Mit den Hausbesuchen begleiten wir Einheimische bei ihrem täglichen Wirken im Urlaubsland Franken. Heute lasse ich mich von Adrian Roßners Geschichten aus dem Fichtelgebirge begeistern.

Adrians G’schichtla“: So heißt die Reihe des jungen Zellers – mit vollem Namen Adrian Roßner – die seit 2018 im Bayerischen Fernsehen (BR) ausgestrahlt wird. Über 30 Folgen waren im Rahmen der Sendung „Wir in Bayern“ bereits zu sehen und stehen in der BR-Mediathek zur Verfügung.

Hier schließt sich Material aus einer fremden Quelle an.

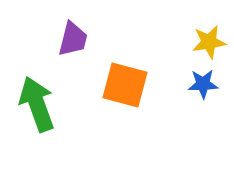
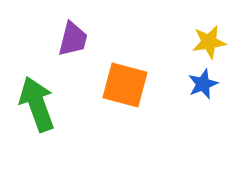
blue star: rotated 20 degrees counterclockwise
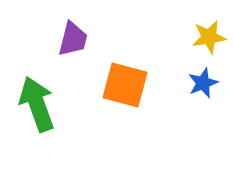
yellow star: moved 5 px up
blue star: moved 1 px up
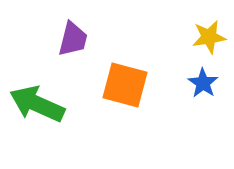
blue star: rotated 16 degrees counterclockwise
green arrow: rotated 46 degrees counterclockwise
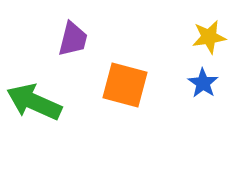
green arrow: moved 3 px left, 2 px up
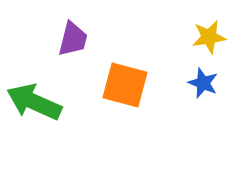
blue star: rotated 12 degrees counterclockwise
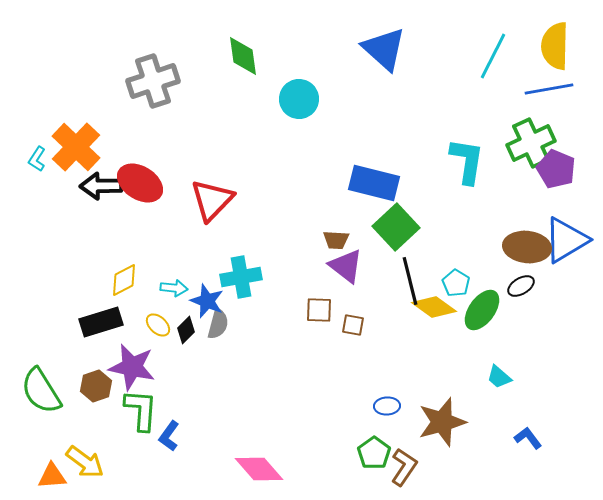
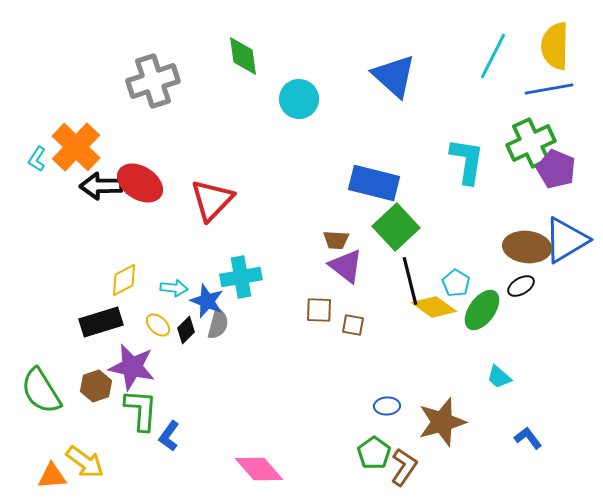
blue triangle at (384, 49): moved 10 px right, 27 px down
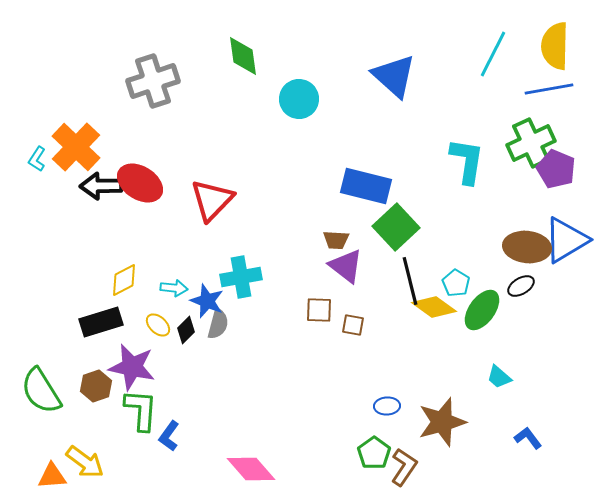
cyan line at (493, 56): moved 2 px up
blue rectangle at (374, 183): moved 8 px left, 3 px down
pink diamond at (259, 469): moved 8 px left
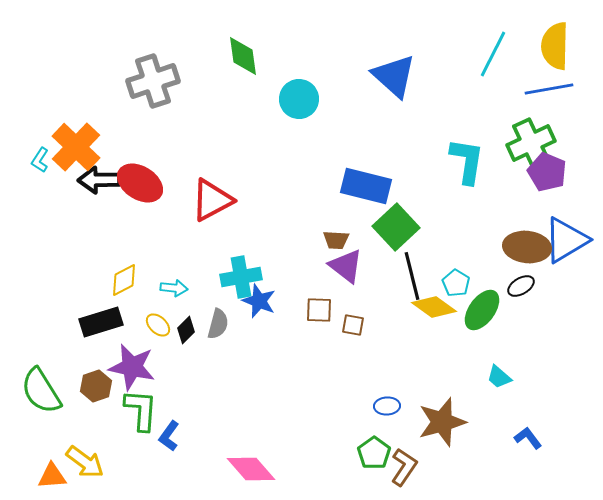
cyan L-shape at (37, 159): moved 3 px right, 1 px down
purple pentagon at (556, 169): moved 9 px left, 3 px down
black arrow at (101, 186): moved 2 px left, 6 px up
red triangle at (212, 200): rotated 18 degrees clockwise
black line at (410, 281): moved 2 px right, 5 px up
blue star at (207, 301): moved 52 px right
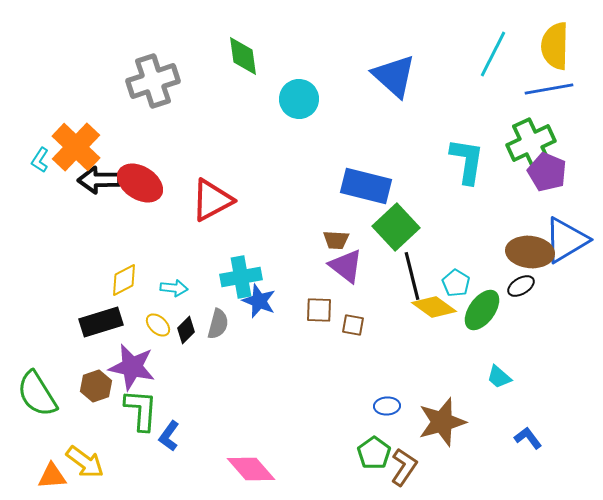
brown ellipse at (527, 247): moved 3 px right, 5 px down
green semicircle at (41, 391): moved 4 px left, 3 px down
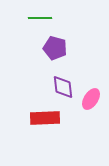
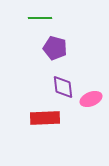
pink ellipse: rotated 35 degrees clockwise
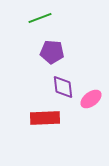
green line: rotated 20 degrees counterclockwise
purple pentagon: moved 3 px left, 4 px down; rotated 10 degrees counterclockwise
pink ellipse: rotated 15 degrees counterclockwise
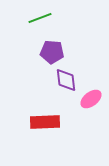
purple diamond: moved 3 px right, 7 px up
red rectangle: moved 4 px down
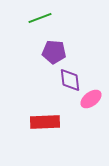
purple pentagon: moved 2 px right
purple diamond: moved 4 px right
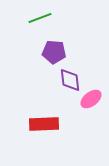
red rectangle: moved 1 px left, 2 px down
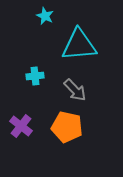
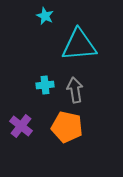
cyan cross: moved 10 px right, 9 px down
gray arrow: rotated 145 degrees counterclockwise
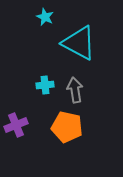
cyan star: moved 1 px down
cyan triangle: moved 2 px up; rotated 33 degrees clockwise
purple cross: moved 5 px left, 1 px up; rotated 30 degrees clockwise
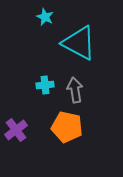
purple cross: moved 5 px down; rotated 15 degrees counterclockwise
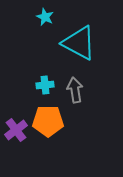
orange pentagon: moved 19 px left, 6 px up; rotated 12 degrees counterclockwise
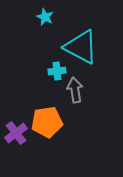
cyan triangle: moved 2 px right, 4 px down
cyan cross: moved 12 px right, 14 px up
orange pentagon: moved 1 px left, 1 px down; rotated 8 degrees counterclockwise
purple cross: moved 3 px down
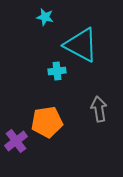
cyan star: rotated 12 degrees counterclockwise
cyan triangle: moved 2 px up
gray arrow: moved 24 px right, 19 px down
purple cross: moved 8 px down
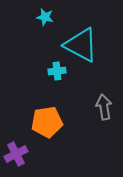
gray arrow: moved 5 px right, 2 px up
purple cross: moved 13 px down; rotated 10 degrees clockwise
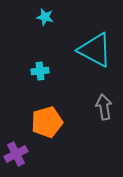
cyan triangle: moved 14 px right, 5 px down
cyan cross: moved 17 px left
orange pentagon: rotated 8 degrees counterclockwise
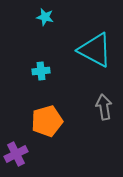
cyan cross: moved 1 px right
orange pentagon: moved 1 px up
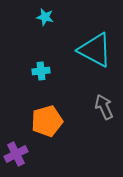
gray arrow: rotated 15 degrees counterclockwise
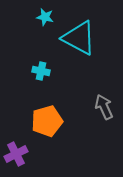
cyan triangle: moved 16 px left, 12 px up
cyan cross: rotated 18 degrees clockwise
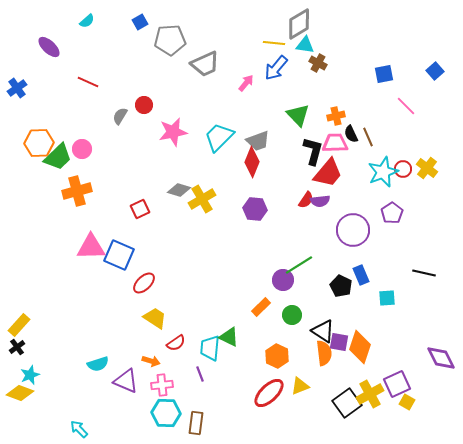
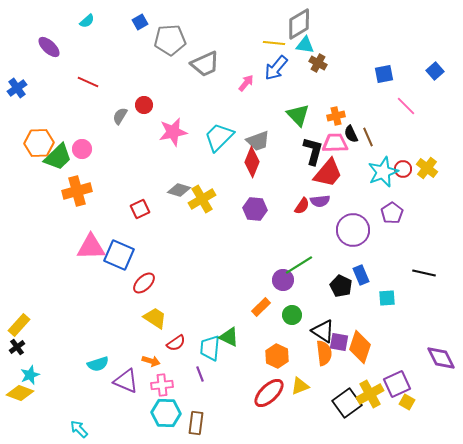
red semicircle at (306, 200): moved 4 px left, 6 px down
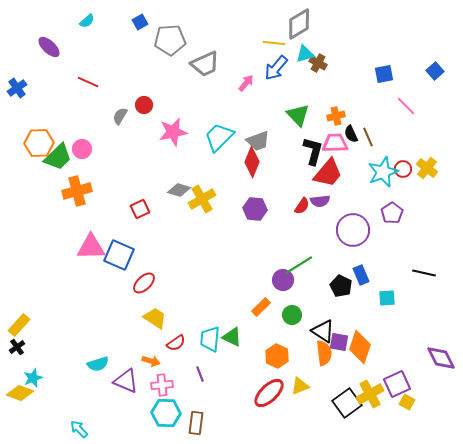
cyan triangle at (305, 45): moved 9 px down; rotated 24 degrees counterclockwise
green triangle at (229, 337): moved 3 px right
cyan trapezoid at (210, 348): moved 9 px up
cyan star at (30, 375): moved 3 px right, 3 px down
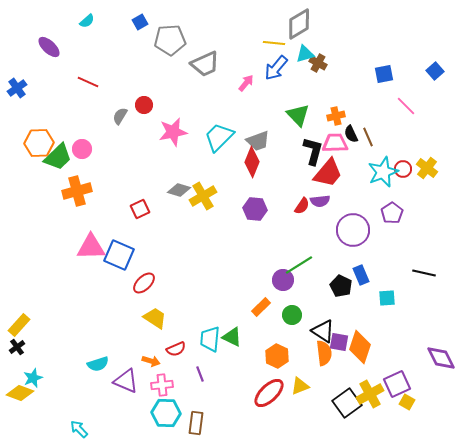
yellow cross at (202, 199): moved 1 px right, 3 px up
red semicircle at (176, 343): moved 6 px down; rotated 12 degrees clockwise
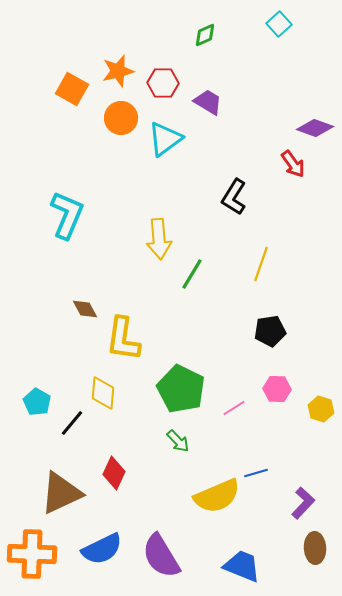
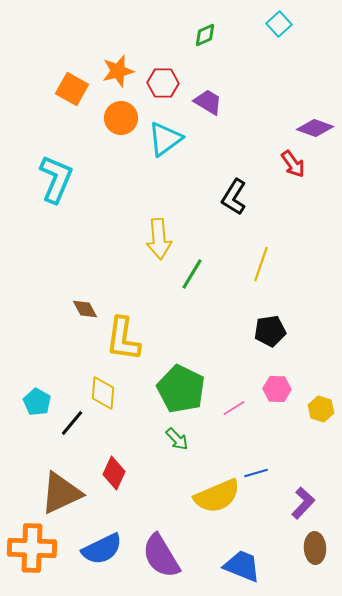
cyan L-shape: moved 11 px left, 36 px up
green arrow: moved 1 px left, 2 px up
orange cross: moved 6 px up
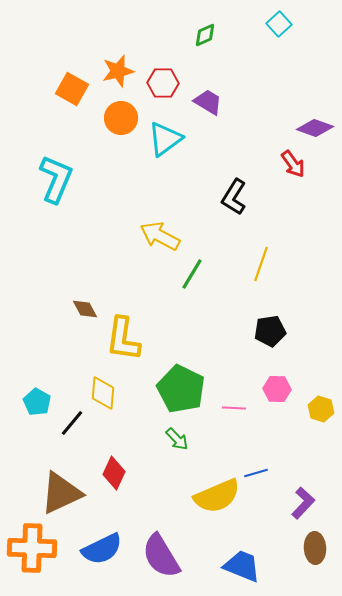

Seine fünf bis zehn Minuten langen „G’schichtla“ mit Themen aus dem Fichtelgebirge sind sehr beliebt, was Adrian nicht nur als persönlichen Erfolg wertet, sondern als Gewinn für das ganze Fichtelgebirge: „Ich will zeigen, wie unglaublich spannend die Landschaft vor der eigenen Haustür ist“.

Als Intro für seine „G’schichtla“ dient die Titelmelodie von „Indiana Jones“. Wie der berühmte Kinoheld ist Adrian Roßner auf der Jagd nach Schätzen, die in der Geschichte verborgen liegen: Er erzählt von der bedeutenden Textilindustrie im Fichtelgebirge und sitzt dafür selbst am Handwebstuhl im Münchberger Heimatmuseum, klettert im Selber Schausteinbruch herum oder zeigt die Schönheit des Hofer Königssaals, von dem selbst viele Einheimische nichts wissen.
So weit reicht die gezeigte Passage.